Es gibt für mich einfach keine Bücher, die vergleichbar mit Anne Freytags Romanen sind. Ihr präziser, empathischer und ehrlicher Schreibstil erschafft von der ersten Seite an diese ganz besondere Atmosphäre, die ich sonst vergeblich suche. Es entsteht ein Gefühl von Alltag (weil sich alles so real anfühlt), von Schmerz, Freude, Unsicherheit und Diskomfort – weil das Leben sich manchmal so anfühlt. Die Protagonistin Sally existiert einfach und wir dürfen als LeserInnen fast schon unangenehm persönliche, sehr verletzliche, aber auch sehr bedeutsame Momente direkt miterleben – als wären wir wirklich in Sallys Kopf. Der ganze Roman läuft eher langsam an, da man Sally tatsächlich „einfach“ in ihrem aktuellen Alltag, der durch Corona eben in ihrem Haus stattfindet, begleitet. Wir lernen ihre unterschiedlichen Geschwister kennen, ihre etwas seltsame, aber in ihrer Art ehrliche Mutter, ihren Freund Felix und ihren Wellensittich Pepe – eben Sallys ganzes Leben. Man muss das als LeserIn mögen – das einfach da sein, zuschauen, sich selbst gesehen fühlen, aber auch mitleiden – langsame Szenen, die sich manchmal ein bisschen wie ein französischer Film anfühlen, weil es nicht immer um die großen Momente geht, sondern um die kleinen Gefühle, die kleinen Gedanken, die einzelnen Blicke und ungesagten Worte.

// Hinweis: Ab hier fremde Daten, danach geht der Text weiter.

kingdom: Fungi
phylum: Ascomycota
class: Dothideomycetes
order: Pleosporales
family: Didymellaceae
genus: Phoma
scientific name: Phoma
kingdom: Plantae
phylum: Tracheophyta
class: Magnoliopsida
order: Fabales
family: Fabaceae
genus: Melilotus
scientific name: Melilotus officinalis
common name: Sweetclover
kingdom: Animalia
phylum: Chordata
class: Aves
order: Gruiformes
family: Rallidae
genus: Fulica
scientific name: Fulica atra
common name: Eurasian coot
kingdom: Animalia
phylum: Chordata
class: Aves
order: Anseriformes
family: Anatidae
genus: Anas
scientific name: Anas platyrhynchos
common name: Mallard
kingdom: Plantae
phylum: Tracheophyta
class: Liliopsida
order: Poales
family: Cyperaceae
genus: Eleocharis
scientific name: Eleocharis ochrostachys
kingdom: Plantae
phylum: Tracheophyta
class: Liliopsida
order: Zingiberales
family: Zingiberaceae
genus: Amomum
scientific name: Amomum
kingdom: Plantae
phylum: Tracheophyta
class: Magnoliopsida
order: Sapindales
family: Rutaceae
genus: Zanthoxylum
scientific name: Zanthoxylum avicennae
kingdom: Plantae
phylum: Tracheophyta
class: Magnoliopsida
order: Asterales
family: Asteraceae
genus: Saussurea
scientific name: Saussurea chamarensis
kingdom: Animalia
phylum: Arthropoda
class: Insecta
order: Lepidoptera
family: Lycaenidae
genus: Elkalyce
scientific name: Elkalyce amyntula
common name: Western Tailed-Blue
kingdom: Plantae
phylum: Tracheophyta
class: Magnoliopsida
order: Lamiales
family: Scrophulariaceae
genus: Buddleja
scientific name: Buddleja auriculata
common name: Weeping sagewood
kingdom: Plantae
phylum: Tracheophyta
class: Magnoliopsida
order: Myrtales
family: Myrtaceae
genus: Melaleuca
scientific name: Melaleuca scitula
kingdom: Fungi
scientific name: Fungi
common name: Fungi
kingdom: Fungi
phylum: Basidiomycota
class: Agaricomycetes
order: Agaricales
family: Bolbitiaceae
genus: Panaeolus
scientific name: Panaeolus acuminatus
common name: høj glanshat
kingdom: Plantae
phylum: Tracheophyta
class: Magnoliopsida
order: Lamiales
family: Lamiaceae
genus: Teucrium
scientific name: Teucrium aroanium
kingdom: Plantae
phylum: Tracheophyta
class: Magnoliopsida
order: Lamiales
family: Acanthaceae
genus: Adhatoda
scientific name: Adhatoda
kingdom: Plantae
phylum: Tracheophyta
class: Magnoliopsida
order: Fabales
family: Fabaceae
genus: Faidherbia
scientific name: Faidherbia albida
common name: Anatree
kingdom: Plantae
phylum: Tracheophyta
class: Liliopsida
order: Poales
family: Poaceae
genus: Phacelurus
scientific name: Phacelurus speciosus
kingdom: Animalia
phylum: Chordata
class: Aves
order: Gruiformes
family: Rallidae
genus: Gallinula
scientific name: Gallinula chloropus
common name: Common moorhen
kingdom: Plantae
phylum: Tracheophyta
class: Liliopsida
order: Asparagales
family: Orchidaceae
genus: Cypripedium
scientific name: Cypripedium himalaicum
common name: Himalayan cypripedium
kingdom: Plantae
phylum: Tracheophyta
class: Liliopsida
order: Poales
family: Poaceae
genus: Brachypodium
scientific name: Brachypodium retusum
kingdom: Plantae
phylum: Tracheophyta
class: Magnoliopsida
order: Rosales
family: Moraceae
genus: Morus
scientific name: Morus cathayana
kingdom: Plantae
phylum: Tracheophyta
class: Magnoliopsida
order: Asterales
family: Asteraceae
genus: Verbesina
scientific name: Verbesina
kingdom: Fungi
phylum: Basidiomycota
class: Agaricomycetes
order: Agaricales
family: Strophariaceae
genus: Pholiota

Ich mochte die Protagonistin. Sally ist „normal“, fühlt sich durch eingeprägte Kommentare und versehentliche Wortwunden „langweilig“, „ungewollt“ und „unzureichend“, verfängt sich in Gedankenspiralen und tut sich manchmal schwer ihre Gedanken laut zu formulieren und ihren eigenen Wert zu sehen. Für manche LeserInnen ist das sicherlich frustrierend, dies über viele hundert Seiten hinweg zu lesen, für mich war es einfach nur authentisch und realistisch. Mit wunderschönen, knappen Sätzen die Gefühle und Stimmungen empathisch einfangen, baut Anne Freytag langsam eine Verbindung zwischen Sally und Leni, während gleichzeitig die Themen Erwartungen, Identität, Angst und Liebe permanent im Raum stehen und auf unterschiedliche Arten diskutiert werden. Die Geschichte entwickelt sich nur langsam, die Gefühle gehen dafür aber umso tiefer. Auch in der Familienkonstellation und in Sallys Beziehung mit Felix und auch mit Leni war das sehr spannend zu beobachten.

Insgesamt hat mich „Vom Mond aus betrachtet, spielt das alles keine Rolle“ vor allem mit Anne Freytags wunderschönem Schreibstil, der authentischen Protagonistin, der interessanten Personenkonstellation und den vielen Gedanken über Liebe, Identität und „genug sein“ zwischen den Zeilen überzeugt und zum Nachdenken angeregt. Trotzdem kommt es für mich nicht ganz an ihre anderen Bücher heran, da sich die Handlung wirklich sehr langsam entwickelt. Zudem sollte man sich bewusst sein, dass das Thema der Pandemie eine zentrale Rolle in der Geschichte spielt.